Task inputs:

Segment Open

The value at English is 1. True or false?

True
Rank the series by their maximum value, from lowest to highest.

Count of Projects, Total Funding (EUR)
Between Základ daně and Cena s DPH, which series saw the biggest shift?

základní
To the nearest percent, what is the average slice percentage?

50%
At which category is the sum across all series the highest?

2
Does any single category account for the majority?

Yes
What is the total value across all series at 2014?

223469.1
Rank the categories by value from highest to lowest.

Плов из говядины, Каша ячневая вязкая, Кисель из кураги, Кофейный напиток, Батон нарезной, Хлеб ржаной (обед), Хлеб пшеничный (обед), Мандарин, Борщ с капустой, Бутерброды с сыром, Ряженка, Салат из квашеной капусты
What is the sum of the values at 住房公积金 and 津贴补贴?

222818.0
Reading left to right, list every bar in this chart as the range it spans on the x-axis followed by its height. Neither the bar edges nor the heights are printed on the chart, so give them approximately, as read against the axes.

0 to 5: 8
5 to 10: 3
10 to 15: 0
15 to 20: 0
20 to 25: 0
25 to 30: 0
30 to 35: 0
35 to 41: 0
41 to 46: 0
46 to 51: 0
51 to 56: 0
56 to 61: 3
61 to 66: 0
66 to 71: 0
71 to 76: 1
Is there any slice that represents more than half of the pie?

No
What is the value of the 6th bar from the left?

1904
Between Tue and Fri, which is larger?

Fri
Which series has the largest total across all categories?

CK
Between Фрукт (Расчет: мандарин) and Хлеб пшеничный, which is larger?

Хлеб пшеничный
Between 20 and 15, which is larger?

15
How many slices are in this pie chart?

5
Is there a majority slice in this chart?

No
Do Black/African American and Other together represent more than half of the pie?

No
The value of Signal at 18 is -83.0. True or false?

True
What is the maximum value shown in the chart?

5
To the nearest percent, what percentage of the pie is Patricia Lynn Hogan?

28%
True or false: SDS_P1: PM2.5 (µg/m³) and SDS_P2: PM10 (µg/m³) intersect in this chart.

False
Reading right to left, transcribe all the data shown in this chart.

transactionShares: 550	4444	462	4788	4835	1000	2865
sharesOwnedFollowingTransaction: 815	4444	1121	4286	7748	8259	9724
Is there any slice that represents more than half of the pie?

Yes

Segment Closed

What the exercise asks: Reproduce all of the material above verbatim, keeping every line unchanged and in the same order.

Exercise answer:
The value at English is 1. True or false?

True
Rank the series by their maximum value, from lowest to highest.

Count of Projects, Total Funding (EUR)
Between Základ daně and Cena s DPH, which series saw the biggest shift?

základní
To the nearest percent, what is the average slice percentage?

50%
At which category is the sum across all series the highest?

2
Does any single category account for the majority?

Yes
What is the total value across all series at 2014?

223469.1
Rank the categories by value from highest to lowest.

Плов из говядины, Каша ячневая вязкая, Кисель из кураги, Кофейный напиток, Батон нарезной, Хлеб ржаной (обед), Хлеб пшеничный (обед), Мандарин, Борщ с капустой, Бутерброды с сыром, Ряженка, Салат из квашеной капусты
What is the sum of the values at 住房公积金 and 津贴补贴?

222818.0
Reading left to right, list every bar in this chart as the range it spans on the x-axis followed by its height. Neither the bar edges nor the heights are printed on the chart, so give them approximately, as read against the axes.

0 to 5: 8
5 to 10: 3
10 to 15: 0
15 to 20: 0
20 to 25: 0
25 to 30: 0
30 to 35: 0
35 to 41: 0
41 to 46: 0
46 to 51: 0
51 to 56: 0
56 to 61: 3
61 to 66: 0
66 to 71: 0
71 to 76: 1
Is there any slice that represents more than half of the pie?

No
What is the value of the 6th bar from the left?

1904
Between Tue and Fri, which is larger?

Fri
Which series has the largest total across all categories?

CK
Between Фрукт (Расчет: мандарин) and Хлеб пшеничный, which is larger?

Хлеб пшеничный
Between 20 and 15, which is larger?

15
How many slices are in this pie chart?

5
Is there a majority slice in this chart?

No
Do Black/African American and Other together represent more than half of the pie?

No
The value of Signal at 18 is -83.0. True or false?

True
What is the maximum value shown in the chart?

5
To the nearest percent, what percentage of the pie is Patricia Lynn Hogan?

28%
True or false: SDS_P1: PM2.5 (µg/m³) and SDS_P2: PM10 (µg/m³) intersect in this chart.

False
Reading right to left, transcribe all the data shown in this chart.

transactionShares: 550	4444	462	4788	4835	1000	2865
sharesOwnedFollowingTransaction: 815	4444	1121	4286	7748	8259	9724
Is there any slice that represents more than half of the pie?

Yes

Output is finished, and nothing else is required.